I see the Chant Cafe commentariat is excited about a new
sheriff bishop riding into Portland. There’s a good bit about which to comment about this move.
Careerism, first. I remember feeling hopeful about Pope Benedict’s early episcopal appointments in Marquette and Nashville. Wasn’t Nashville’s bishop even baptized in the cathedral? In my thinking, it’s about more than tradition for tradition’s sake. There is a serious pastoral disconnect in the episcopacy these days. That’s not to say that skilled bishops are achieving success or fruitfulness in a third, fourth, or even fifth diocese. But the serious matter is the jockeying for plums, rather than contentment in serving one’s local church. I could understand a bishop being appointed from outside a troubled diocese to bring a degree of healing and order. But the pipeline of otherwise good candidates from small cities to larger doesn’t benefit those smaller communities, and seems to perpetuate a certain insular subculture, separating bishops from the laity. Not to mention the clergy.
Canon law, second. Bishop Sample is a canon lawyer. Ho hum. Is the Church well-served by having so many bishops with such similar resumes? If music is so important, what about a singer, a conductor, or even (gasp!) a person with a liturgy degree. Personally, I’d say the route from abbots and spiritual directors would be more fruitful. One doctor of the church came to us from the catechumenate. And consider: the main interface between canon lawyers and the laity are through marriage cases. What else do we need them for? Appealing to the Vatican on closed parishes? Maybe that’s the idea from the Congregation of Bishops: appoint an episcopacy that knows how to dot its ecclesiastical i’s and cross its episcopal t’s. Fair warning: lots of lay people have canon law degrees, too.
Music. Wow. A canon lawyer from Upper Michigan is going to “clean up” OCP? Are music publishers really, and still, on the list of the Church’s biggest problems. Declining inner city and rural parishes. Not enough pastors. Sex abuse and cover-up settlements. Priests in non-sexual bondage. Bishops have enough on their plates–I doubt they are aiming for church music publishers.
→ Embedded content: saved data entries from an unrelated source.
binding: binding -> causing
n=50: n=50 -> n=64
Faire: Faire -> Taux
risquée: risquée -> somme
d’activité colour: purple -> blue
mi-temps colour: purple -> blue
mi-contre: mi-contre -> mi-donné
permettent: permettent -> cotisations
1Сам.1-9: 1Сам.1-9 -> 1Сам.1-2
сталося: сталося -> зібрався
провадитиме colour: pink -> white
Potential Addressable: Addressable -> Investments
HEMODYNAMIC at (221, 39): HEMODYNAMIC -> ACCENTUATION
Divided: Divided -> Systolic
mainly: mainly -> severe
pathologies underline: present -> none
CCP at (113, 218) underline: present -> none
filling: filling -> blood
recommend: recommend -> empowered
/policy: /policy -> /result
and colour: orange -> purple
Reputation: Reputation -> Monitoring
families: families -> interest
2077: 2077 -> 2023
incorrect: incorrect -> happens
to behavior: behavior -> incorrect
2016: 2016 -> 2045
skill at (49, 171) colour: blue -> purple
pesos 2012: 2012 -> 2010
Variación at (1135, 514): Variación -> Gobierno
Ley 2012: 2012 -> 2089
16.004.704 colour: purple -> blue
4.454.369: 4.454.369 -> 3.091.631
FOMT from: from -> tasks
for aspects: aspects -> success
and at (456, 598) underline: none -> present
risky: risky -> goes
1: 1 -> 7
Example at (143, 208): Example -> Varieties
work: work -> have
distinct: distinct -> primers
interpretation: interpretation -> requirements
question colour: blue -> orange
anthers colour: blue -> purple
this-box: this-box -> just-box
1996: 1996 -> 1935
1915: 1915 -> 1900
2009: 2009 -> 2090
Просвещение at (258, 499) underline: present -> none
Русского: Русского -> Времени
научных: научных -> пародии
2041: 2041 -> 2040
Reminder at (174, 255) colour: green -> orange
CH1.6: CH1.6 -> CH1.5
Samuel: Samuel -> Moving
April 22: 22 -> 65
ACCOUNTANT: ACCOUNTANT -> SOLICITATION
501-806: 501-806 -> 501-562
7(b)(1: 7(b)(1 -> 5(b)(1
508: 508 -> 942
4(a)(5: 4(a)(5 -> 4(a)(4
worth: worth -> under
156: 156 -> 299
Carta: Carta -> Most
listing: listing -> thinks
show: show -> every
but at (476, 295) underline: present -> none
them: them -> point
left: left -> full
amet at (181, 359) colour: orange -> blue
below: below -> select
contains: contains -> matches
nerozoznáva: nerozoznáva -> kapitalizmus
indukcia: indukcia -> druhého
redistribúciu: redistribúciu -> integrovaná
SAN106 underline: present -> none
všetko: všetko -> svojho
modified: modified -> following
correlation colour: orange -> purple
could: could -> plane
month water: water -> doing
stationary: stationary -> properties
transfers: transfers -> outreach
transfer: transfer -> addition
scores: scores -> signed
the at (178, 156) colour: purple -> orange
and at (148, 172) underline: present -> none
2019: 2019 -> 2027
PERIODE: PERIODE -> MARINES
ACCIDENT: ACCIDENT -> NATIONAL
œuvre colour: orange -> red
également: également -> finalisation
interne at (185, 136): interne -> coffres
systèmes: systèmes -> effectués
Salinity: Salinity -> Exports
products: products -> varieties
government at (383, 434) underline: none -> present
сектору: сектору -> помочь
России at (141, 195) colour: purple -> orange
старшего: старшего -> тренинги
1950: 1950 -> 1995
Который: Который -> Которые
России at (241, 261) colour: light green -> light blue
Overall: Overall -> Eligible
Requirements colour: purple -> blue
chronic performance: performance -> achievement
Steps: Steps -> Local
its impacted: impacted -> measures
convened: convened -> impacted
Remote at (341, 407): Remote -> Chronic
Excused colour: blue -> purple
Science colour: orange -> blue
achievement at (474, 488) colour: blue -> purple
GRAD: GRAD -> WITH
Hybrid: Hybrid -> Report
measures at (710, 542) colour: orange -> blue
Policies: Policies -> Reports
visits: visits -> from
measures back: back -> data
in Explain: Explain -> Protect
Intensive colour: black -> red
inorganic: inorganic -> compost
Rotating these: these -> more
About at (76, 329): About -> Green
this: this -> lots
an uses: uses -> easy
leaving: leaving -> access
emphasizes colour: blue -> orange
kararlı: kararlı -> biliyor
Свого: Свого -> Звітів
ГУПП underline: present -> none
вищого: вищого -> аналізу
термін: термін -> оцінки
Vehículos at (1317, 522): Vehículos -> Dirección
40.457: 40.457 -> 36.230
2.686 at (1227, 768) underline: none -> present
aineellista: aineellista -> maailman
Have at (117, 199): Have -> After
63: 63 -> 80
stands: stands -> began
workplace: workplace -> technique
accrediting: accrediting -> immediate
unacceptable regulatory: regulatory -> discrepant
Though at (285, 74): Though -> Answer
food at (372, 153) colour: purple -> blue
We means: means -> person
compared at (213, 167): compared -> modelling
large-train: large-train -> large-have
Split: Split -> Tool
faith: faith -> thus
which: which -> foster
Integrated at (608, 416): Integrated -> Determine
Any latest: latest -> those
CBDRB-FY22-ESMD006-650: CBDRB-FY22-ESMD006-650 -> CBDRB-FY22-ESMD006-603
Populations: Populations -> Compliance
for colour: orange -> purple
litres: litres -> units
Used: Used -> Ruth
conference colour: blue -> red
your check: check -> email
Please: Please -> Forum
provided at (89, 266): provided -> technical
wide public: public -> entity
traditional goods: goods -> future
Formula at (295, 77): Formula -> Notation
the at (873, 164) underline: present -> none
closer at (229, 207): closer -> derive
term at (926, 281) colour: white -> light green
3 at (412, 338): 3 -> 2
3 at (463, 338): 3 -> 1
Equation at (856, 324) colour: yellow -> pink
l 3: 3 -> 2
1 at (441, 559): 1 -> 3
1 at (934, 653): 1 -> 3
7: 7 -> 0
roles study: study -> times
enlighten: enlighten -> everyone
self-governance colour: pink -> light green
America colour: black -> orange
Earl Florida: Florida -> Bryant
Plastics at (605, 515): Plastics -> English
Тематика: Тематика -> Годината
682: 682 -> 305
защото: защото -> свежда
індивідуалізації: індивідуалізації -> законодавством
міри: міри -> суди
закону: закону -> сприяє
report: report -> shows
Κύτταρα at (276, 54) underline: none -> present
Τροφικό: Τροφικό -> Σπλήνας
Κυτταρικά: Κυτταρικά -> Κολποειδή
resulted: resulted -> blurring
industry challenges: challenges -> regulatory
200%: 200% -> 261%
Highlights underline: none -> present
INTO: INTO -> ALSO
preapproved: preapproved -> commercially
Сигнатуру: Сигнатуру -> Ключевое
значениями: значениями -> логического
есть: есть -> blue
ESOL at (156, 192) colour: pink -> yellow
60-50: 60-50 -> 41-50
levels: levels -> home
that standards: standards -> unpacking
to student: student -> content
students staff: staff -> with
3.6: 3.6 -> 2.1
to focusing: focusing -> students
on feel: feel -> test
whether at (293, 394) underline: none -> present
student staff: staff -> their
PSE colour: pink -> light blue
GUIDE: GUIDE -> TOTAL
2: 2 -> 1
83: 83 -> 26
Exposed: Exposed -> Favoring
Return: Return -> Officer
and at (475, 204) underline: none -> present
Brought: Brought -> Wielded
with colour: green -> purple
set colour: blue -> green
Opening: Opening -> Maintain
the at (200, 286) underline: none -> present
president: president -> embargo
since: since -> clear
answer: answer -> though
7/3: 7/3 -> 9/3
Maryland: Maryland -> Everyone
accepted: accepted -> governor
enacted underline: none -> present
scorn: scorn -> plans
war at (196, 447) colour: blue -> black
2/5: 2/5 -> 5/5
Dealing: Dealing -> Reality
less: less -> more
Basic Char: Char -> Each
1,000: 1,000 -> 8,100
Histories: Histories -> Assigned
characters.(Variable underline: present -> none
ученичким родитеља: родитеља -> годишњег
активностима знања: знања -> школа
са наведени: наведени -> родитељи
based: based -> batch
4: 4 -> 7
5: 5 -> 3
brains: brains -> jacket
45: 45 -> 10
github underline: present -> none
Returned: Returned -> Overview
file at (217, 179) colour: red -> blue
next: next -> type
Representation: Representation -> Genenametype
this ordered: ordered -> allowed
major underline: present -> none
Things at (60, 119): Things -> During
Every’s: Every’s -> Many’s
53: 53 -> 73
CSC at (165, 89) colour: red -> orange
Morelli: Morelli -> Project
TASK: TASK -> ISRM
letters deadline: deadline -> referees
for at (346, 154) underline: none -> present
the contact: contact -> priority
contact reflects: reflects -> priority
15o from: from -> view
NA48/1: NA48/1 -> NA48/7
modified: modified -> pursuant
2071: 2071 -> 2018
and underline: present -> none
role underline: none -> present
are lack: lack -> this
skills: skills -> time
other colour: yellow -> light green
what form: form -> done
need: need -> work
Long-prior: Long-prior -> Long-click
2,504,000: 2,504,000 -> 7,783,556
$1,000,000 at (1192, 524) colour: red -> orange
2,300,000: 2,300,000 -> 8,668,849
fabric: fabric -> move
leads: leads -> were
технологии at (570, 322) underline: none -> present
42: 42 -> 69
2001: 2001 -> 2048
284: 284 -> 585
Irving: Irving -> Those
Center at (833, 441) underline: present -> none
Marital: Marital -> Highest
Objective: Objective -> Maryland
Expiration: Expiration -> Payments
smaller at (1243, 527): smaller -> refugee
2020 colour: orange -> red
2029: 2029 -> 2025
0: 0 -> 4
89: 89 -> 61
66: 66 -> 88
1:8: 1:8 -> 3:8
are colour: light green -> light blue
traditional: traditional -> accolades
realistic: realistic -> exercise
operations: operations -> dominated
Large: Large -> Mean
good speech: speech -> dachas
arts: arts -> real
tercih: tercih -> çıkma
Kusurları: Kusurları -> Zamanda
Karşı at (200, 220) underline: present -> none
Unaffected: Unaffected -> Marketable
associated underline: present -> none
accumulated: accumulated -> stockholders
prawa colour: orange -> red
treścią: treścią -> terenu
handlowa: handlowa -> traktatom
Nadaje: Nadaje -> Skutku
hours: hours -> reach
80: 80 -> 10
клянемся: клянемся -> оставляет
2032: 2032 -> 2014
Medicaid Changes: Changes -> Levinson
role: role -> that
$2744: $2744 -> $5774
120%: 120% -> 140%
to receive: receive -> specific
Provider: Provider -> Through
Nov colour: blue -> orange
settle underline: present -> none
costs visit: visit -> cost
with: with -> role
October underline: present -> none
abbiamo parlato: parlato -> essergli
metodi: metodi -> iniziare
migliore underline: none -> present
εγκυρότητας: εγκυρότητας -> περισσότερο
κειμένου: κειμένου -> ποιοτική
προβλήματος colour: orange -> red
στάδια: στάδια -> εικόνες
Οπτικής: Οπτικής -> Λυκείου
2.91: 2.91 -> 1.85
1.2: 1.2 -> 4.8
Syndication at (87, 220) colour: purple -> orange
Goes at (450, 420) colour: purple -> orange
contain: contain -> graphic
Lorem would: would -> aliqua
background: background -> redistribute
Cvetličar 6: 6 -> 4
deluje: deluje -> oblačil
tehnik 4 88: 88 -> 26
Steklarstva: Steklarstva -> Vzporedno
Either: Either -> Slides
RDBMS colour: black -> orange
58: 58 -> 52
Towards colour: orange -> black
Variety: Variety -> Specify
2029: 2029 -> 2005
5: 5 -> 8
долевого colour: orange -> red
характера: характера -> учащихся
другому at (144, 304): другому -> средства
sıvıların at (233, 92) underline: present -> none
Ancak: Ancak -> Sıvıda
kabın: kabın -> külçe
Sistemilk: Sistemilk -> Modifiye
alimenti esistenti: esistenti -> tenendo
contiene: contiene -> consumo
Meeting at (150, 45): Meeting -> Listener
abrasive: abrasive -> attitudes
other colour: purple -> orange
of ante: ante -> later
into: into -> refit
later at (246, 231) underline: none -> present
Some of the more humorous comments, especially from people who live nowhere near the Pacific Northwest:
This news makes me feel like when the lights go on at the Easter Vigil!
Really? Christ brings light to the world, rises from the dead, and frees us all from sin. I don’t usually make connections between ideology and the very stuff of salvation.
They had 1700 years of Christian art to choose from (for the Breaking Bread cover), and they chose a picture of an explosion in a confetti factory.
Nice. Not only does the music suck, but the bishop will reform the graphic art department.
Going to Portland is to go to the heart of the issue. Fixing this fixes nearly everything.
I suppose it fixes even the art department.
Speaking for myself, I was never into heroes so much. When I was in Catholic high school, I noticed a minority of teachers were petty gossips, or who had affairs with students, or who had little sense of the self-control, dignity, and honesty my parents tried to instill in me. I listened to teachers I disliked, and I learned from them. But I didn’t emulate them. And I didn’t have really high expectations of them.
I never expected such people to come to my rescue. I prayed to God. I relied on a Savior, not a savior.
If things weren’t working well in my parish, I would look to my own failures and fallibility. I would try to change the things I could: my own attitude, my deficiencies as a musician or a pastoral person. I didn’t need to blame Father N for being a bad pastor. I can’t control Father N. I can make an effort to reform myself.
Likewise with the situation of church music today. Like my friends at the Cafe, I find many aspects deeply disappointing. I don’t affirm everything I see in the major publishers. But I also don’t think they’re colonies from hell looking to seduce the faithful, even the orthodox, into pelagianism or Wicca or such.
When it comes to art, I don’t expect quick fixes. Especially from a canon lawyer-made-archbishop. You can’t legislate quality. You can’t persuade with a fist. Music, like any kind of ministry, is darned hard work. There are no short cuts. It requires prayer, persuasion, passion, and tenacity. It doesn’t happen because a human being has suddenly been transformed into a savior. Hoping for it is a sure path to disappointment. And with that disappointment, I see the bitterness of the Catholic Right continuing to deepen.
So I wish Archbishop Sample the best on the left coast. I think it would have been better had he stayed put. But that’s not something I’m looking to the next pope to remedy. It will remain, in my view, a serious flaw in ministry. But at the end of the day, I think about what I can control: loving and serving my family and engaging my sacramental life there and in the Eucharist, loving and serving my parish community by being the best liturgist and campus minister I can be. Such a life allows me to focus on personal reform and renewal, and bringing Christ (when I can get out of the way) to a relatively small circle of people. Which is as it should be.